How credit affects your Mortgage Qualification

Introduction

To qualify for the best available mortgage rates, it’s important to have a strong credit score. A credit score of 680-700 or above is required to qualify for the best mortgage rates in Canada in 2021. Some mortgage providers allow you to qualify with credit scores between 600 and 680, but these providers may charge higher interest rates.

You may be wondering why lenders in Canada care so much about your credit score. Mortgages represent a large sum of money for lenders. Just like you wouldn’t lend money to a complete stranger, a lender isn’t going to lend you a large sum of money without vetting you first. Your credit score is one of the main ways that lenders vet you for your creditworthiness.


A good credit score shows lenders your ability to pay bills on time. The higher your score, the more likely that lenders are willing to work with you. A good credit score can also help you qualify for better mortgage rates, which will help you save more money on your mortgage payments. The interest rate you receive on your mortgage matters, as even a slightly lower interest rate can have a major impact on what you pay in interest.

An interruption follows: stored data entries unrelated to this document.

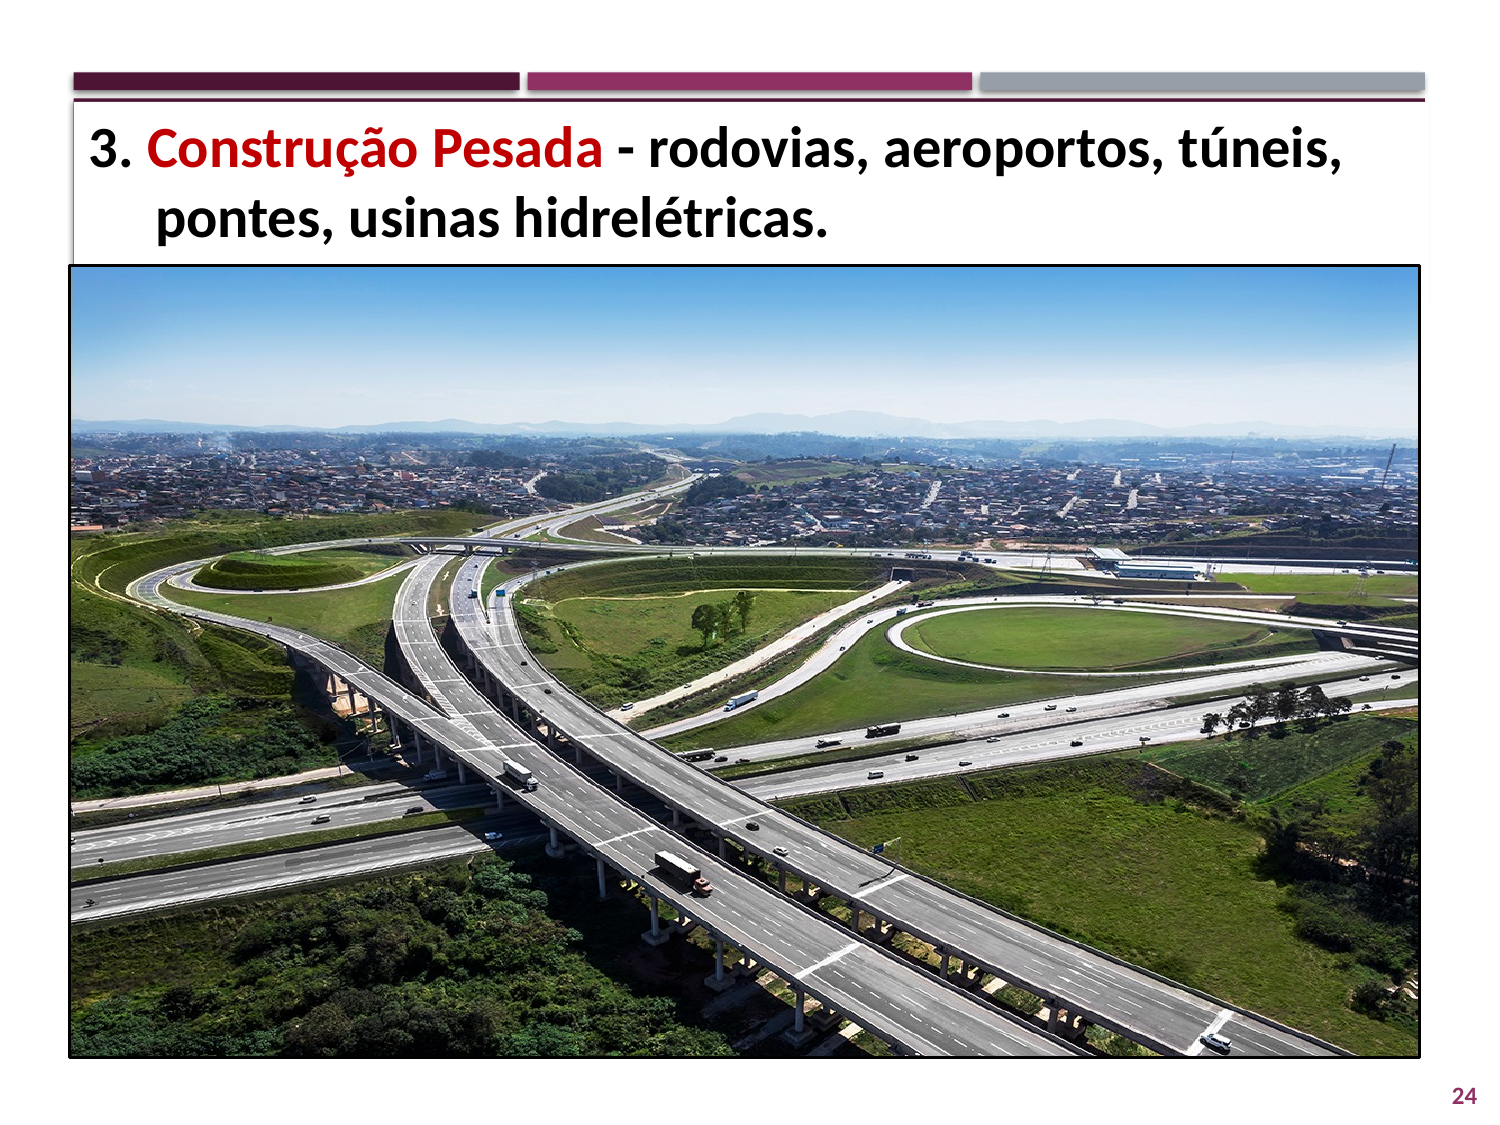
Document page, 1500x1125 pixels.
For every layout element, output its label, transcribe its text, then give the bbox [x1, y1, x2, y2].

text_box 3. Construção Pesada - rodovias, aeroportos, túneis, pontes, usinas hidrelétricas. [74, 101, 1430, 327]
slide_number 24 [1429, 1065, 1493, 1125]
picture [70, 266, 1418, 1057]
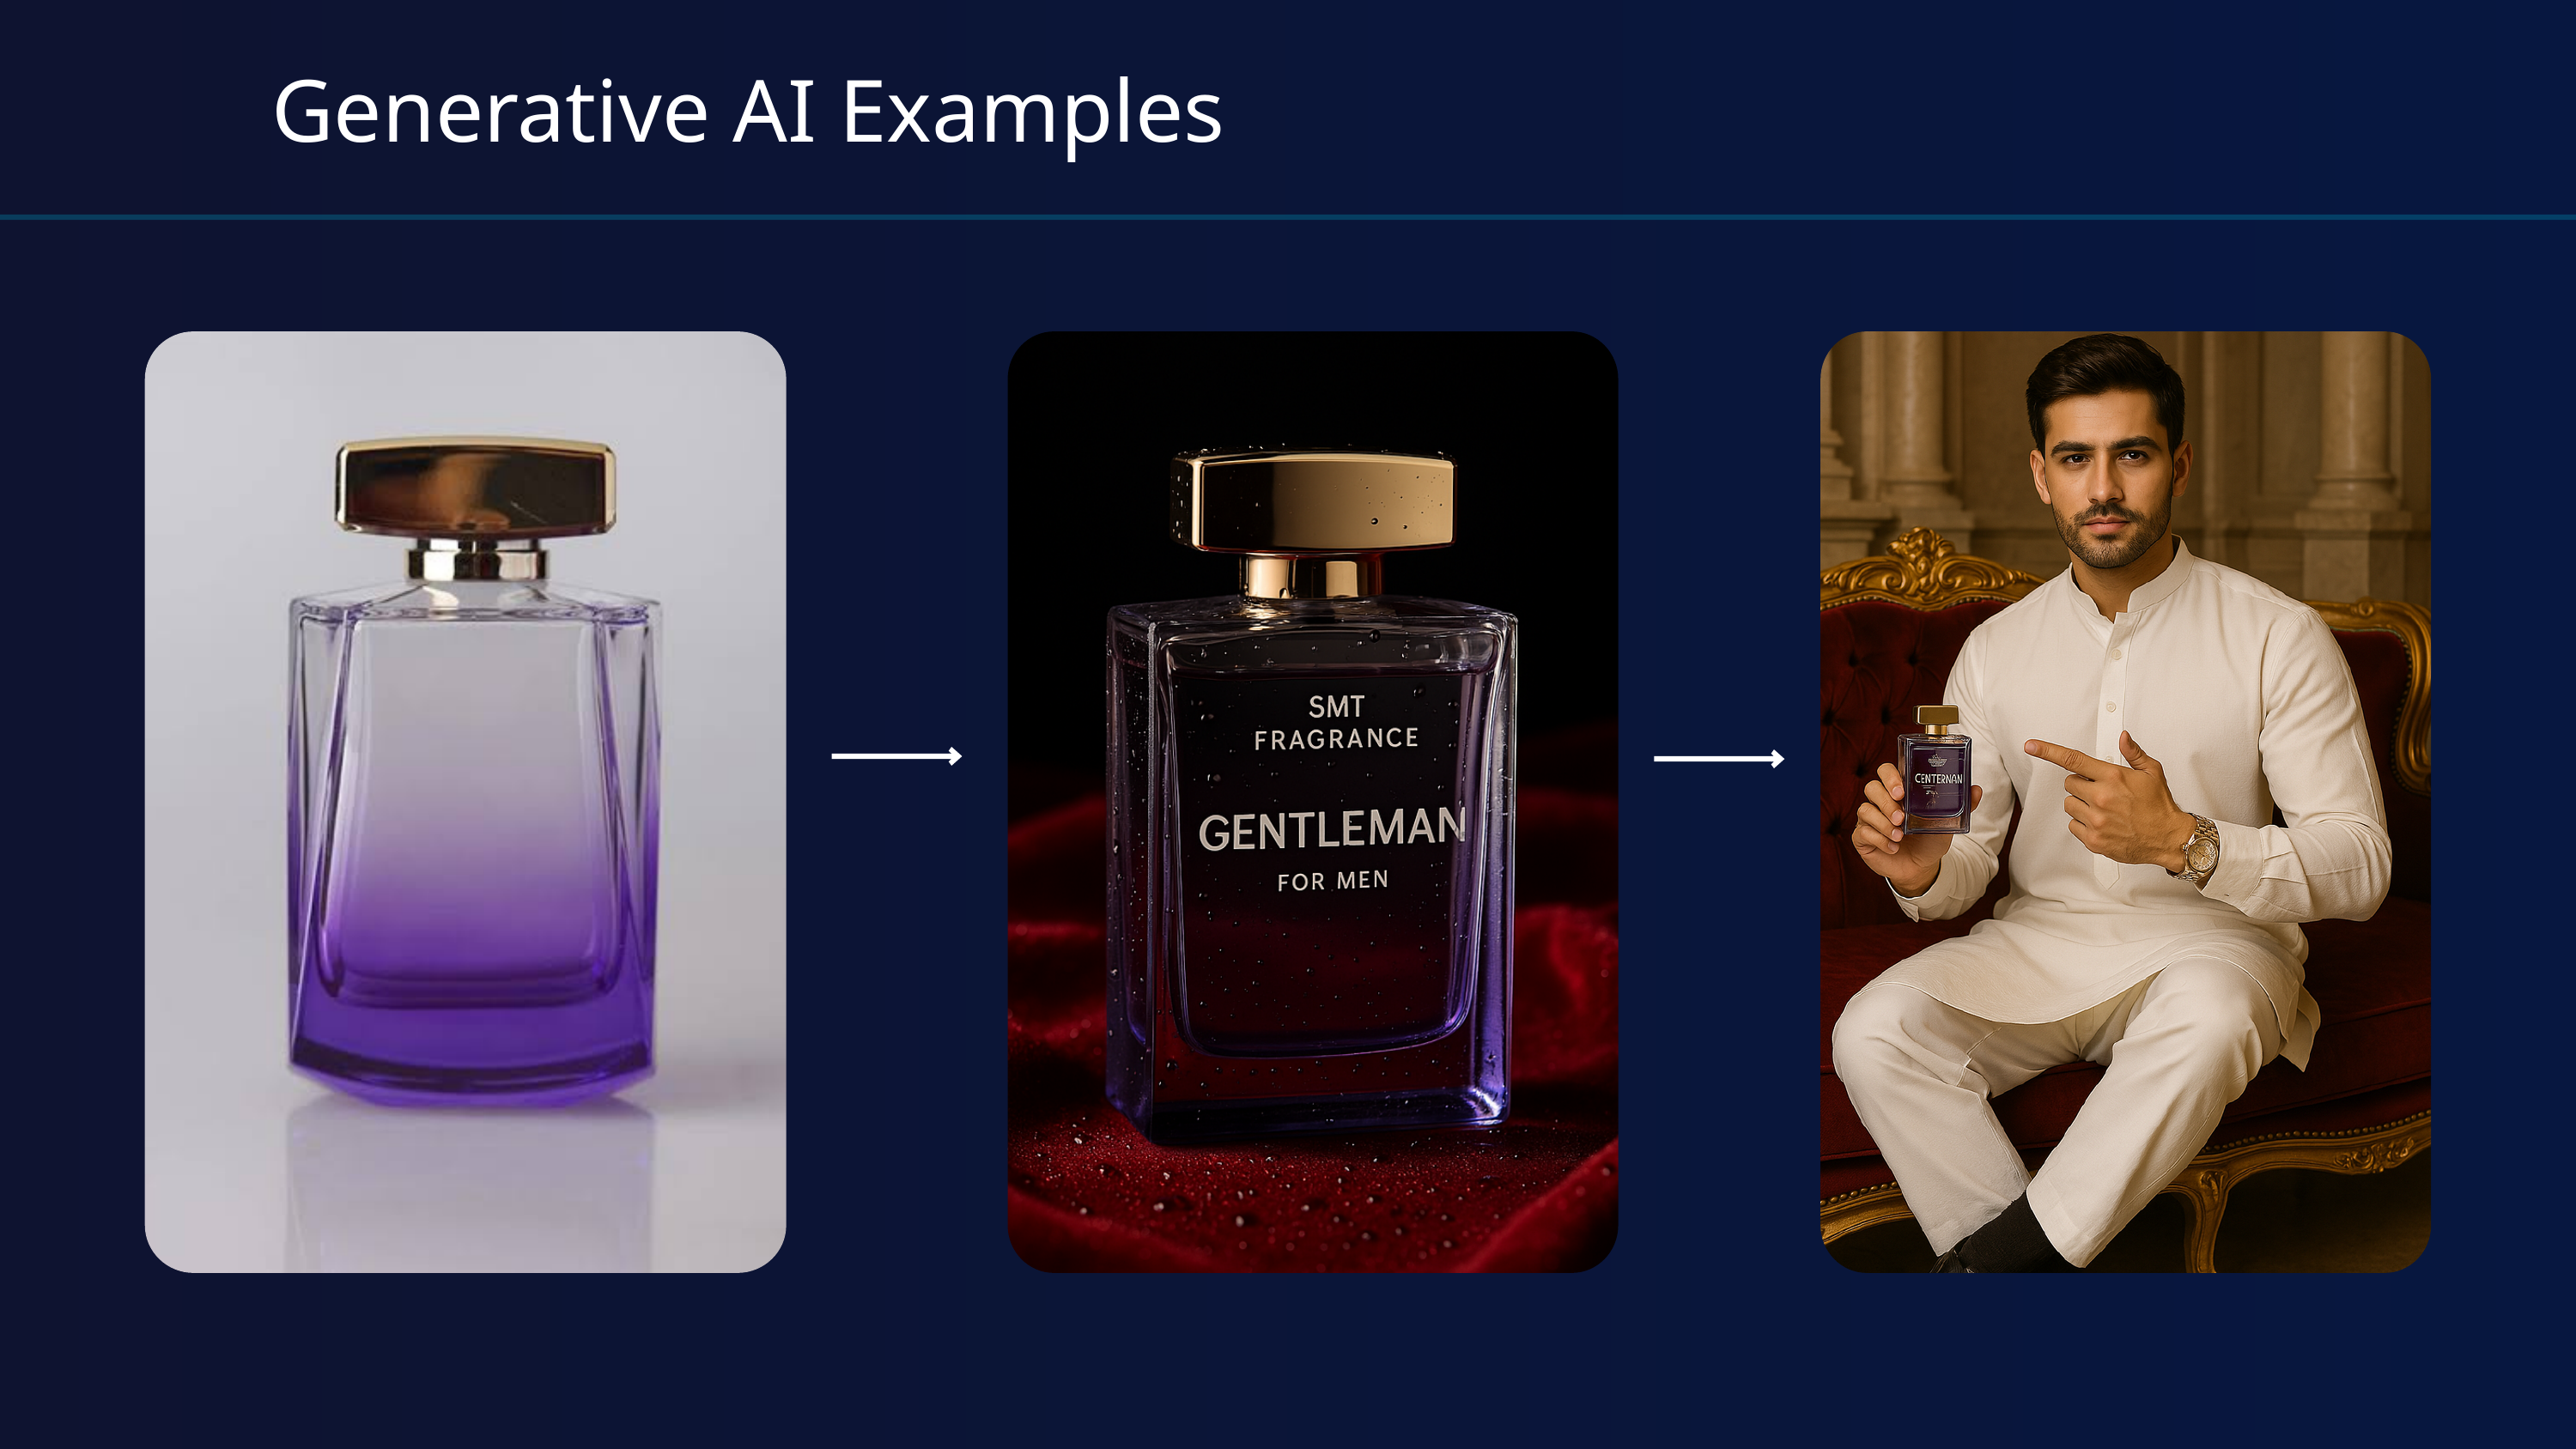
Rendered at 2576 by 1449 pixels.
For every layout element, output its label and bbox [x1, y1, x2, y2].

text_box [1007, 330, 1619, 1274]
text_box [831, 749, 963, 763]
text_box [1820, 330, 2432, 1274]
text_box [0, 0, 2576, 218]
text_box [1654, 752, 1785, 766]
text_box [144, 330, 787, 1274]
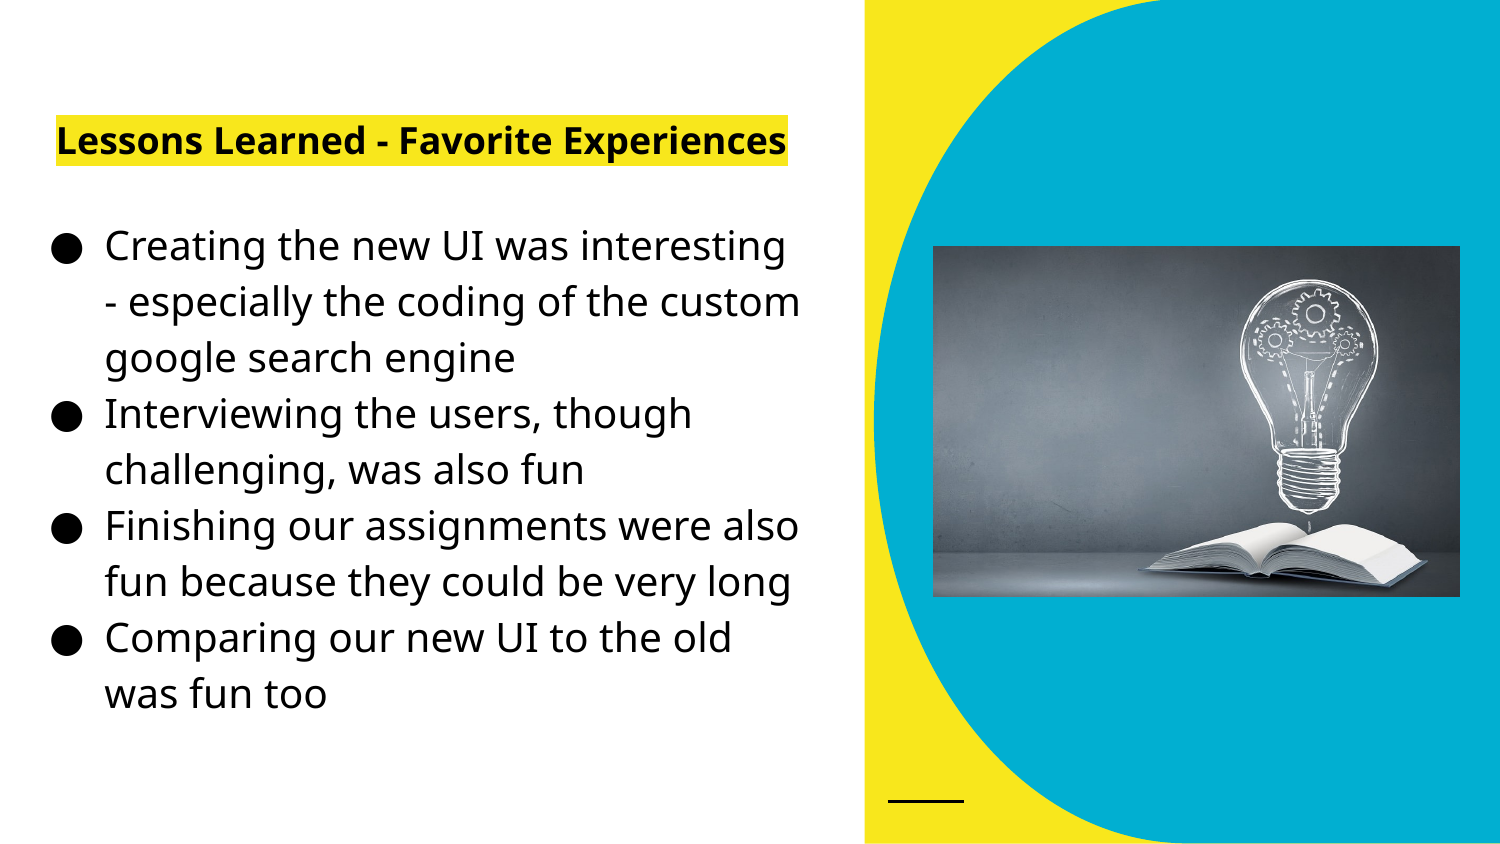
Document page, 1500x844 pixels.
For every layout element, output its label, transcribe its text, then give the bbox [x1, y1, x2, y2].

What should my credit score be to get the best mortgage rates?

Here’s a brief overview of what your credit score looks like to lenders and mortgage brokers. The higher your credit score, the better rates you can qualify for.

741 or more: Wow – your credit score is excellent! This is where the best mortgage rates live.

713 to 740: You have a good credit score. You should receive a very good interest rate on your mortgage and have plenty of options.

660 to 712: This is considered a fair credit score by lenders. However, once you get to 660, you’ll be entering average credit score territory.

575 to 659: In the eyes of banks and lenders, this is a below-average credit score. If your credit score is below 640, you might have trouble getting a conventional mortgage from a bank or online lender. Consider working on improving your credit score before applying for a mortgage.

300 to 574: Your credit score is poor and needs improvement, but that’s OK. As your credit stands right now, you’d be considered a high-risk borrower. Even if you’re approved for a mortgage, you would end up paying extremely high interest rates. You should make an effort to improve your credit score in order to access better mortgage rates in the future.

For every 20-point increment that your credit score drops, you’ll likely see small changes in the interest rate you’re offered. Lenders typically adjust their offer rates each time your credit score moves up or down by 20 points.

Conclusion

Having a credit score of 680 or above gives you the best shot at qualifying for the lowest mortgage rates in Canada. If your credit score is between 600 and 680, you may still have mortgage options available to you, but they may be at higher rates. If you’re not in a rush to find your new home, we recommend taking steps to build and improve your credit score, especially if you have a zero credit score. By doing so, you can set yourself up powerfully for the future to qualify for the best mortgage rates, save money, and pay off your mortgage sooner.